§ **Exercise directions**:
Extend the libvirt patch email on custom XML validators, picking up right after its last line.

===== Excerpt to read =====

[PATCH 1/2] util: xml: Introduce infrastructure to support custom XML validators

Mon Sep 26 11:38:10 UTC 2022

On 9/23/22 17:42, Peter Krempa wrote:
> The XML from libxml2 we use in libvirt has in many cases very bad error
> messages, which make it very difficult to point to the specific problem
> with the validated XML.
> 
> This patch adds infrastructure which will allow users to specify a
> custom XML validator program which will be used to validate the XML
> before we invoke libxml's validator.
> 
> The configuration is done via a global variable as normally the daemon
> config is not accessible from inside the runtime.
> 
> Signed-off-by: Peter Krempa <pkrempa at redhat.com>
> ---
>  src/libvirt_private.syms |  1 +
>  src/util/virxml.c        | 93 +++++++++++++++++++++++++++++++++++++++-
>  src/util/virxml.h        |  3 ++
>  3 files changed, 95 insertions(+), 2 deletions(-)
> 
> diff --git a/src/libvirt_private.syms b/src/libvirt_private.syms
> index 25794bc2f4..3e90cd4599 100644
> --- a/src/libvirt_private.syms
> +++ b/src/libvirt_private.syms
> @@ -3678,6 +3678,7 @@ virXMLNodeNameEqual;
>  virXMLNodeSanitizeNamespaces;
>  virXMLNodeToString;
>  virXMLParseHelper;
> +virXMLParseSetCustomValidator;
>  virXMLPickShellSafeComment;
>  virXMLPropEnum;
>  virXMLPropEnumDefault;
> diff --git a/src/util/virxml.c b/src/util/virxml.c
> index d6e2e5dd91..aea9b3aac3 100644
> --- a/src/util/virxml.c
> +++ b/src/util/virxml.c
> @@ -33,6 +33,7 @@
>  #include "virfile.h"
>  #include "virstring.h"
>  #include "virutil.h"
> +#include "vircommand.h"
>  #include "configmake.h"
> 
>  #define VIR_FROM_THIS VIR_FROM_XML
> @@ -41,6 +42,8 @@
>          virReportErrorHelper(from, code, __FILE__, \
>                               __FUNCTION__, __LINE__, __VA_ARGS__)
> 
> +static char *virXMLCustomValidatorPath;
> +
>  /* Internal data to be passed to SAX parser and used by error handler. */
>  struct virParserData {
>      int domcode;
> @@ -1029,6 +1032,68 @@ catchXMLError(void *ctx, const char *msg G_GNUC_UNUSED, ...)

===== Information provided =====

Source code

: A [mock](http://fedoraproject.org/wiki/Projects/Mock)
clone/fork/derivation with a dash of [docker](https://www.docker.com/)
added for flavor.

=====

§ **Response for this exercise**:
>      }
>  }
> 
> +
> +/**
> + * virXMLParseHelperValidateCustom:
> + *
> + * Invokes an external validator program configured in the
> + * 'virXMLCustomValidatorPath' global variable and captures the validation
> + * output. The program is invoked as:
> + *
> + *  /path/to/program /path/to/schema
> + *
> + * The XML to validate is fed on stdin of the program. The program is expected
> + * to return 0 on successful validation and non-zero on failure to validate,
> + * in which case STDOUT of the program is used in the error message reported
> + * by libvirt.
> + */
> +static int
> +virXMLParseHelperValidateCustom(const char *schema,
> +                                const char *filename,
> +                                const char *xmlStr)
> +{
> +    g_autoptr(virCommand) cmd = virCommandNewArgList(virXMLCustomValidatorPath,
> +                                                     schema, NULL);
> +    g_autofree char *filebuf = NULL;
> +    g_autofree char *outbuf = NULL;
> +    int exitstatus = 0;
> +
> +    if (filename) {
> +        /* virsh uses 10 MiB as max XML size */
> +        if (virFileReadAll(filename, 10 * 1024 * 1024, &filebuf) < 0)
> +            return -1;
> +
> +        xmlStr = filebuf;
> +    }
> +
> +    if (!virFileIsExecutable(virXMLCustomValidatorPath)) {
> +        virReportError(VIR_ERR_INTERNAL_ERROR,
> +                       _("custom XML validator program '%s' is not executable"),
> +                       virXMLCustomValidatorPath);
> +        return -1;
> +    }
> +
> +    virCommandSetInputBuffer(cmd, xmlStr);
> +    virCommandSetOutputBuffer(cmd, &outbuf);
> +    virCommandDoAsyncIO(cmd);
> +
> +    if (virCommandRunAsync(cmd, NULL) < 0)
> +        return -1;
> +
> +    if (virCommandWait(cmd, &exitstatus) < 0)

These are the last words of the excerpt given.